The DV process under the FDCPA is a debt collection practices matter that gives a consumer a reprieve from active collection activities until the debt collector has first provided the requested validation. It does not set any period for response or any requirement to send validation. the debt collector must cease future active collection activites until they choose to send validation, but are under no requirement respond, and under no requirment to delete any prior credit reporting.
Additionally, the cease collection bar only applies if the DV request is sent either prior to dunning notice, or within 30 days after dunning notice. If sent later than 30-days after dunning notice, it imposes no restrictions on the debt collector, and can be ignored.
Texas has enacted its own enhanced debt collection practices statute (Texas Finance Code, Chapter 5, Section 392) that includes additonal provisions for residents of Texas, including a requirment to respond within 30 days after receipt of the request. However, the response from the debt collector is not required to include validation. They can state that they are not yet prepared to provide validation, but if they dont provide validation,they must delete any reported collection until such time as they do send the requested validation.

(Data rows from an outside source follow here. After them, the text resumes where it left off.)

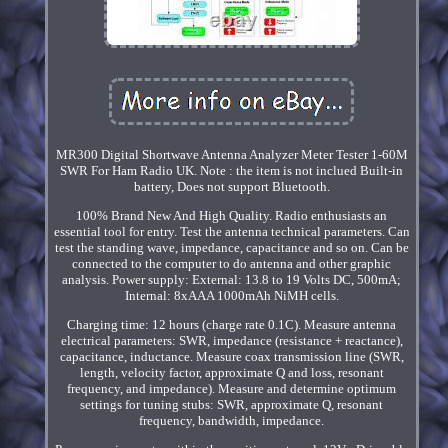
MR300 Digital Shortwave Antenna Analyzer Meter Tester 1-60M
SWR For Ham Radio UK. Note : the item is not inclued Built-in
battery, Does not support Bluetooth.
100% Brand New And High Quality. Radio enthusiasts an
essential tool for entry. Test the antenna technical parameters. Can
test the standing wave, impedance, capacitance and so on. Can be
connected to the computer to do antenna and other graphic
analysis. Power supply: External: 13.8 to 19 Volts DC, 500mA;
Internal: 8xAAA 1000mAh NiMH cells.
Charging time: 12 hours (charge rate 0.1C). Measure antenna
electrical parameters: SWR, impedance (resistance + reactance),
capacitance, inductance. Measure coax transmission line (SWR,
length, velocity factor, approximate Q and loss, resonant
frequency, and impedance). Measure and determine optimum
settings for tuning stubs: SWR, approximate Q, resonant
frequency, bandwidth, impedance.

The consumer requesting validation under the TX Finance Code must specifically identify the reqeust as being under the TX Code. Residents of TX do not obtain benefits of the TX Finance Code if the DV is sent and identifes only the federal FDCPA as the basis.
IN cases where the consumer is willing to put the assertion that the debt is not based on any account or obligation authorized by the consumer into a sworn statement before a law enforcement agency, the process is to file a police report with the CRA and invoke the identity theft process under FCRA 605B. DV requests can still be sent, but use of the FCRA identty theft process will provide block of any information related to the asserted debt from the consumer's credit report without any involvement of the reporting party.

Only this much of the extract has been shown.